El marido de la abuela Qian falleció pronto, y ella crio a su hijo sola, le buscó una esposa y, como la nuera sabía hacer ropa, hasta compraron una máquina de coser.
Por lo que decía Wang Cuilan, parecía que la familia Qian era bastante buena gente.
La familia es sencilla, así que probablemente no habrá muchos líos.
Al cooperar con gente así, Jiang Ran no tendría que preocuparse demasiado por nada.
Lo único que quedaba por saber ahora era sobre la nuera de la familia Qian.
Al pensar en esto, Jiang Ran empezó a comer más rápido y no se olvidó de decirle a Wang Cuilan: —Mamá, luego volveré contigo a la aldea.
Vayamos a visitar a la familia Qian.
Wang Cuilan estaba llena de dudas, pero aun así no preguntó nada.
Confiaba en Jiang Ran y sabía que era metódica y que tenía sus propias razones para todo lo que hacía.
Si no podía ayudar, Wang Cuilan definitivamente no iba a estorbar.
Si podía ayudar, haría todo lo posible y no preguntaría de más.
Jiang Ran terminó de comer rápidamente, cerró la puerta principal con llave y luego fue con Wang Cuilan al pequeño comedor.
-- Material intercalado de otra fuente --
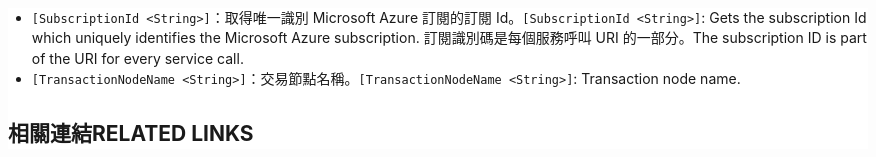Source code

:   - <span data-ttu-id="fdc96-152">`[SubscriptionId <String>]`：取得唯一識別 Microsoft Azure 訂閱的訂閱 Id。</span><span class="sxs-lookup"><span data-stu-id="fdc96-152">`[SubscriptionId <String>]`: Gets the subscription Id which uniquely identifies the Microsoft Azure subscription.</span></span> <span data-ttu-id="fdc96-153">訂閱識別碼是每個服務呼叫 URI 的一部分。</span><span class="sxs-lookup"><span data-stu-id="fdc96-153">The subscription ID is part of the URI for every service call.</span></span>
  - <span data-ttu-id="fdc96-154">`[TransactionNodeName <String>]`：交易節點名稱。</span><span class="sxs-lookup"><span data-stu-id="fdc96-154">`[TransactionNodeName <String>]`: Transaction node name.</span></span>

## <span data-ttu-id="fdc96-155">相關連結</span><span class="sxs-lookup"><span data-stu-id="fdc96-155">RELATED LINKS</span></span>

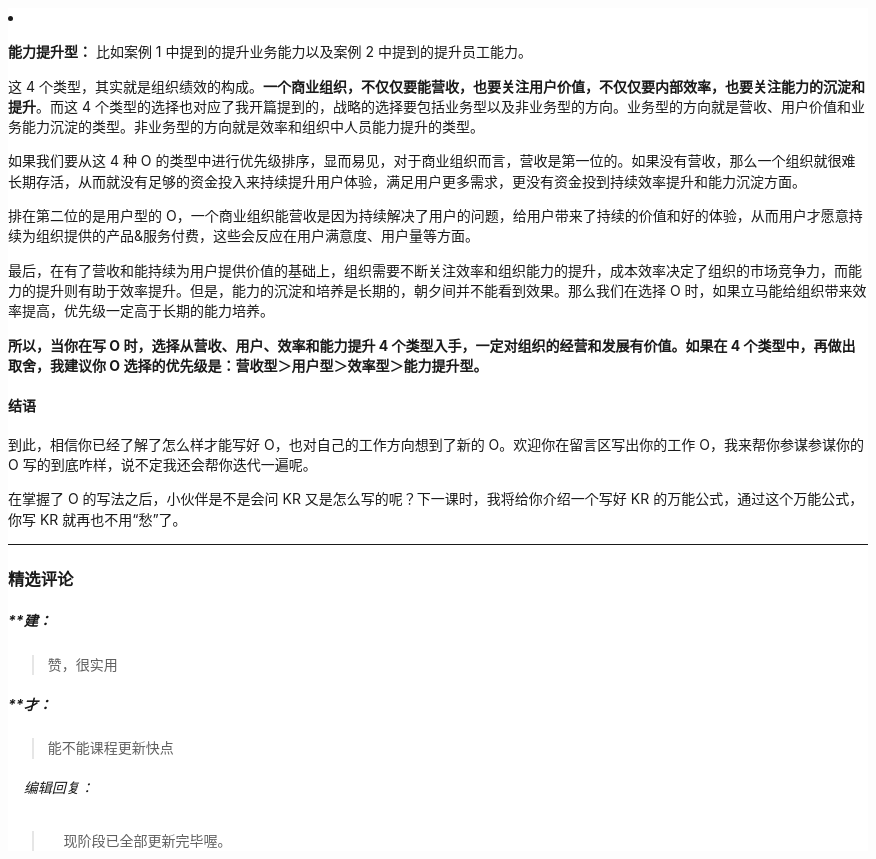</li>
<li data-nodeid="1083">
<p data-nodeid="1084"><strong data-nodeid="1241">能力提升型：</strong> 比如案例 1 中提到的提升业务能力以及案例 2 中提到的提升员工能力。</p>
</li>
</ol>
<p data-nodeid="5291" class="">这 4 个类型，其实就是组织绩效的构成。<strong data-nodeid="5297">一个商业组织，不仅仅要能营收，也要关注用户价值，不仅仅要内部效率，也要关注能力的沉淀和提升</strong>。而这 4 个类型的选择也对应了我开篇提到的，战略的选择要包括业务型以及非业务型的方向。业务型的方向就是营收、用户价值和业务能力沉淀的类型。非业务型的方向就是效率和组织中人员能力提升的类型。</p>









<p data-nodeid="1086">如果我们要从这 4 种 O 的类型中进行优先级排序，显而易见，对于商业组织而言，营收是第一位的。如果没有营收，那么一个组织就很难长期存活，从而就没有足够的资金投入来持续提升用户体验，满足用户更多需求，更没有资金投到持续效率提升和能力沉淀方面。</p>
<p data-nodeid="1087">排在第二位的是用户型的 O，一个商业组织能营收是因为持续解决了用户的问题，给用户带来了持续的价值和好的体验，从而用户才愿意持续为组织提供的产品&amp;服务付费，这些会反应在用户满意度、用户量等方面。</p>
<p data-nodeid="1088">最后，在有了营收和能持续为用户提供价值的基础上，组织需要不断关注效率和组织能力的提升，成本效率决定了组织的市场竞争力，而能力的提升则有助于效率提升。但是，能力的沉淀和培养是长期的，朝夕间并不能看到效果。那么我们在选择 O 时，如果立马能给组织带来效率提高，优先级一定高于长期的能力培养。</p>
<p data-nodeid="1089"><strong data-nodeid="1257">所以，当你在写 O 时，选择从营收、用户、效率和能力提升 4 个类型入手，一定对组织的经营和发展有价值。如果在 4 个类型中，再做出取舍，我建议你 O 选择的优先级是：营收型＞用户型＞效率型＞能力提升型。</strong></p>
<h4 data-nodeid="1090">结语</h4>
<p data-nodeid="1091">到此，相信你已经了解了怎么样才能写好 O，也对自己的工作方向想到了新的 O。欢迎你在留言区写出你的工作 O，我来帮你参谋参谋你的 O 写的到底咋样，说不定我还会帮你迭代一遍呢。</p>
<p data-nodeid="1092" class="">在掌握了 O 的写法之后，小伙伴是不是会问 KR 又是怎么写的呢？下一课时，我将给你介绍一个写好 KR 的万能公式，通过这个万能公式，你写 KR 就再也不用“愁”了。</p>

---

### 精选评论

##### **建：
> 赞，很实用

##### **才：
> 能不能课程更新快点

 ###### &nbsp;&nbsp;&nbsp; 编辑回复：
> &nbsp;&nbsp;&nbsp; 现阶段已全部更新完毕喔。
Aunque Pei Yang y Pei Shanshan todavía eran pequeños, ya podían encargarse de las cosas por sí mismos.
Sabiendo que Jiang Ran y Wang Cuilan tenían que volver a la aldea, los dos no dijeron mucho, solo le aseguraron a Jiang Ran que no se preocupara, que con ellos en la tienda no pasaría nada.
Efectivamente, Jiang Ran no estaba preocupada, ya que tanto Pei Yang como Pei Shanshan tenían las llaves de la casa de atrás, por lo que podía irse directamente.
En el camino de vuelta, Jiang Ran iba en bicicleta y Wang Cuilan en un triciclo.
Era pleno verano, e incluso por la mañana, la luz del sol era especialmente deslumbrante.
Ambas llevaban sombreros de paja.
Aunque el sol no era abrasador, aun así hacía calor.
Durante el trayecto, ninguna de las dos habló.
Se limitaron a pedalear con fuerza, queriendo llegar a la aldea cuanto antes.